### [What needs to be done]
In the entries that follow, the lines from the one with "middle tip: (256, 195)" through the one with "pinky dip: (718, 1001)" are the ones to write out, exactly and with both ends included. Nothing else should appear.
(Input for this task Opens)
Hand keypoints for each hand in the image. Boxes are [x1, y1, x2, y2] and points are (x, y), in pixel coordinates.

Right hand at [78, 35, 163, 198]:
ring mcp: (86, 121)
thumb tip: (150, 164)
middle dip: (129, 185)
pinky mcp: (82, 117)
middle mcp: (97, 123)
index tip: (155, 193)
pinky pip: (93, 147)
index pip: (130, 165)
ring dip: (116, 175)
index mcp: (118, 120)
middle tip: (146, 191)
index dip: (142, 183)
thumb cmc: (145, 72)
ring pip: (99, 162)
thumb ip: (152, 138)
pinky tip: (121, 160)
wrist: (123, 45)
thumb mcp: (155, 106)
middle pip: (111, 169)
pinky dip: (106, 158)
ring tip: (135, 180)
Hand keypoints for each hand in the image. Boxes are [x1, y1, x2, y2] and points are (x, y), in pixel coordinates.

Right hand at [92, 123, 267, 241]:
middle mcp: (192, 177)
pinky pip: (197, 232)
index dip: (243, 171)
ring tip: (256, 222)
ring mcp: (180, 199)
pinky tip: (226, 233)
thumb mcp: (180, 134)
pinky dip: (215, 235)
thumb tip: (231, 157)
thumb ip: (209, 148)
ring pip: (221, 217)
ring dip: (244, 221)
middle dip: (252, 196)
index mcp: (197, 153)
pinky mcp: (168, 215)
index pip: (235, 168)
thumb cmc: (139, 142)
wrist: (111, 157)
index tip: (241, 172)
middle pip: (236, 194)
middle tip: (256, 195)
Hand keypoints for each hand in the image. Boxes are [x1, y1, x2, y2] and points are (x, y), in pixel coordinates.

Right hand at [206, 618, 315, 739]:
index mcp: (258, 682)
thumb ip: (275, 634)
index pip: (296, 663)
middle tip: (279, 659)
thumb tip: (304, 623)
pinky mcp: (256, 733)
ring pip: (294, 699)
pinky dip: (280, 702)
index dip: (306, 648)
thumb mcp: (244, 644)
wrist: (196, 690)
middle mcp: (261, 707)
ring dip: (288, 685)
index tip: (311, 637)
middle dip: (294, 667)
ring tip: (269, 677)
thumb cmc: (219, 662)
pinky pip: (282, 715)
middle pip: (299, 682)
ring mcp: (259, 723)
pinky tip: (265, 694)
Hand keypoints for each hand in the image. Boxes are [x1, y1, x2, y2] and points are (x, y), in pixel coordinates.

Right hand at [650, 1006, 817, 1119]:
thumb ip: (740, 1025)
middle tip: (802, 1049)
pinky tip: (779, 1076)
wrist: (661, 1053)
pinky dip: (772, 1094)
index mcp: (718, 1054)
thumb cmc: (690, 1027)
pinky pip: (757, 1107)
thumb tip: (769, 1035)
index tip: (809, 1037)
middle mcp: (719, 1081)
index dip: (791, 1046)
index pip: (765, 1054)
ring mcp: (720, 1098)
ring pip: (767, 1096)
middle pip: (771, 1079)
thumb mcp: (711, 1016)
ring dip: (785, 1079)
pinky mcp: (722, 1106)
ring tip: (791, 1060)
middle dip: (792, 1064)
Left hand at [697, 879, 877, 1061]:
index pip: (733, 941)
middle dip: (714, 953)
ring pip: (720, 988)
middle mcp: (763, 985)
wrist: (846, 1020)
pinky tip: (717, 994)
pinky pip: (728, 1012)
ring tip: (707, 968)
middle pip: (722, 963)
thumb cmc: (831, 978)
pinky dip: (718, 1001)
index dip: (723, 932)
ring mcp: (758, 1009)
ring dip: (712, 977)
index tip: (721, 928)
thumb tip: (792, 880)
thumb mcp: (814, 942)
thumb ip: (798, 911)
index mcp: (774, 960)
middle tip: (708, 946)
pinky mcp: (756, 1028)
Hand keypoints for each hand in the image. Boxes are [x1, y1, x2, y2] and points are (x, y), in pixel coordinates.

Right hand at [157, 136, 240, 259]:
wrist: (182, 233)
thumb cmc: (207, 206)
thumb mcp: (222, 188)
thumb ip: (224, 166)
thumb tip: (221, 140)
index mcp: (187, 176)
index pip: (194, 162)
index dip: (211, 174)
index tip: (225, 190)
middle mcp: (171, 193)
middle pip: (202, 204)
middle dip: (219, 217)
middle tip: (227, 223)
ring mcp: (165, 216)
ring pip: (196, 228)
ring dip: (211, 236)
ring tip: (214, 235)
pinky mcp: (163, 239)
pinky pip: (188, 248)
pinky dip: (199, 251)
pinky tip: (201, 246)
(Input for this task Closes)
### [Solution]
middle tip: (256, 195)
Hand keypoints for each hand in the image. Boxes are [x1, y1, x2, y2] and points are (x, y), in pixel coordinates.

Right hand at [206, 618, 315, 739]:
index mcp: (258, 682)
thumb ip: (275, 634)
index pip: (296, 663)
middle tip: (279, 659)
thumb tip: (304, 623)
pinky mcp: (256, 733)
ring pip: (294, 699)
pinky dip: (280, 702)
index dip: (306, 648)
thumb mcp: (244, 644)
wrist: (196, 690)
middle mcp: (261, 707)
ring dip: (288, 685)
index tip: (311, 637)
middle dip: (294, 667)
ring tip: (269, 677)
thumb cmc: (219, 662)
pinky pip: (282, 715)
middle pip: (299, 682)
ring mcp: (259, 723)
pinky tip: (265, 694)
Hand keypoints for each hand in the image. Boxes are [x1, y1, x2, y2] and points are (x, y), in pixel coordinates.

Right hand at [650, 1006, 817, 1119]:
thumb ip: (740, 1025)
middle tip: (802, 1049)
pinky tip: (779, 1076)
wrist: (661, 1053)
pinky dip: (772, 1094)
index mcp: (718, 1054)
thumb cmc: (690, 1027)
pinky pip: (757, 1107)
thumb tip: (769, 1035)
index tip: (809, 1037)
middle mcp: (719, 1081)
index dip: (791, 1046)
index pip: (765, 1054)
ring mcp: (720, 1098)
ring pip: (767, 1096)
middle pip: (771, 1079)
thumb mcp: (711, 1016)
ring dip: (785, 1079)
pinky mcp: (722, 1106)
ring tip: (791, 1060)
middle dip: (792, 1064)
Left hand at [697, 879, 877, 1061]:
index pip: (733, 941)
middle dip: (714, 953)
ring pip: (720, 988)
middle mcp: (763, 985)
wrist: (846, 1020)
pinky tip: (717, 994)
pinky pip: (728, 1012)
ring tip: (707, 968)
middle pip: (722, 963)
thumb cmc: (831, 978)
pinky dip: (718, 1001)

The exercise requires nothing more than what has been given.